Friday night I managed to work myself into being fleetingly outraged about the negligent way Justin Verlander was handled. Saturday I was out seeing a rock concert and tuned in after the show just in time to hear Mark Canha, Brett Baty and Luis Guillorme string together three of the most pathetic at-bats of a season that hasn’t exactly been lacking in lowlights.

This was not really the kind of thing to suggest one ought to be devoted to one’s duty.

It rained cats and dogs Sunday morning. No kayaking, but also no Mets. The game was pushed back to 5:10 pm, which removed the no longer relevant kayaking conflict but put the rescheduled game up against my mom taking us all out for Emily’s belated birthday dinner.

In a non-catastrophic year this might have meant an earbud in whatever ear was most removed from the conversational center of gravity, or Gameday ticking along in my lap, or at least surreptitious check-ins while dishes were getting cleared and new drinks were arriving.

But you know what? I didn’t look at my phone once. When we were in car going home, my kid told me that the Mets had won. Great, I thought, and it was an hour or so before I got the details of a game that sounds a lot like other 2023 Met games. Max Scherzer pitched very well (that’s at least kind of new), the Mets didn’t score for him (not new), there was a bullpen lapse that threatened to ruin everything (also not new). The difference was that this time no one got hit in the face with a pop-up, or otherwise failed egregiously in public: Guillorme poked a ball down the first-base line in the bottom of the 10th to bring home Baty as Rob Manfred’s phantom runner, and the game was won.

Like I said, great.

The Mets are off Monday. I’ll watch with my mom Tuesday. I’m going Wednesday and will recap. So I’m not going to pretend the last two nights’ lack of attention is some principled protest or doofy fan walkout. I’ll be watching Tuesday and Wednesday, but that’s because doing so suits my schedule. The Mets are welcome to demonstrate that they deserve more attention than that, but as it stands, I think I’ve got things calibrated correctly.

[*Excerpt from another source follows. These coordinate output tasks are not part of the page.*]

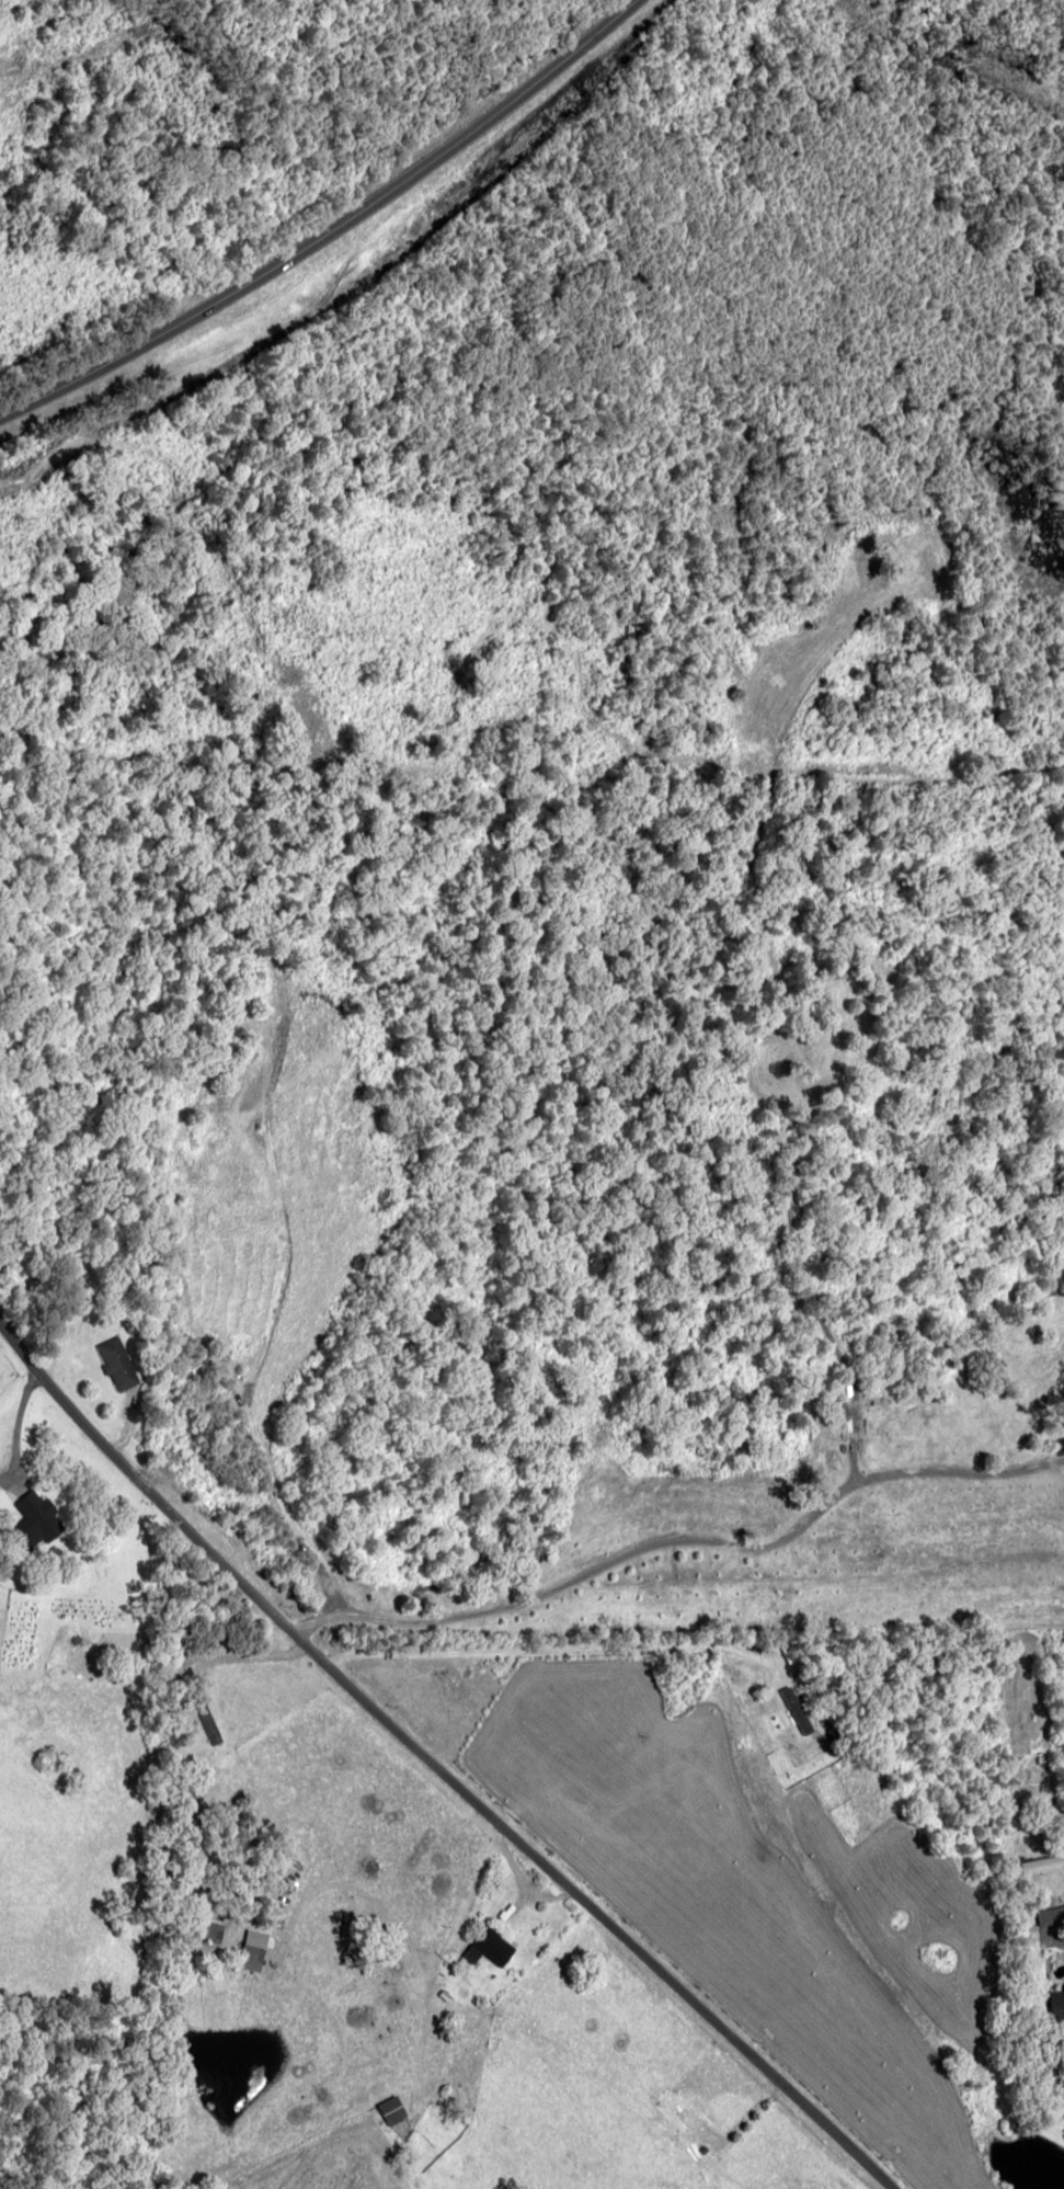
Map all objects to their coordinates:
road: (329, 228)
building: (117, 1364)
building: (39, 1518)
road: (439, 1752)
building: (491, 1947)
building: (255, 1950)
building: (1053, 2005)
road: (583, 2082)
building: (394, 2110)
road: (963, 2151)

8 comments to The Mets Won — That’s Great

  • Rumble

    Jason, your report, as usual, “calibrated” perfectly. Speaking of “pathetic” at bats, Lindor struck out in six of his ten at bats over the series, and in more than a few he looked absolutely abysmal.

  • Seth

    The walk off not withstanding, honestly this team just looks like they don’t even want to play.

    • mikeski

      Agree. Frankly, I was shocked that they won yesterday. I just assumed that we’d put up zeroes and, eventually, Betts or Freeman or whoever would drive in the winner. There’s no passion on our side of the ball at all, except – occasionally – for Nimmo.

  • K. Lastima

    Blow it up, not winning anything next 3 years anyway, everyone on roster not named Alvarez should be made available on trade market. Uncle Steve needs to undertake a complete tear down and re-build.

  • Guy K

    Two of the three games this weekend were unavailable to me: Friday’s game was on streaming service I refuse to ante up for; and Sunday’s game was on Ch. 11, which I no longer receive now that DirecTV has taken it off its system because they’re in a pissing contest with some faceless entity called Nexstar.

    Life is good.

  • Michael in CT

    Buck used Robertson in the 9th and 10th when he should have used him in the 8th and 9th if he was going to use him in two innings. Buck has a tendency to bring in lesser relievers in high-stress situations (in this case, a one-run lead in the 8th), with bad results.

    • Rumble

      Spot on! Gary actually suggested to Ron before we knew who would relieve, bring in Robertson to pitch 8/9 innings, eight days off, etc.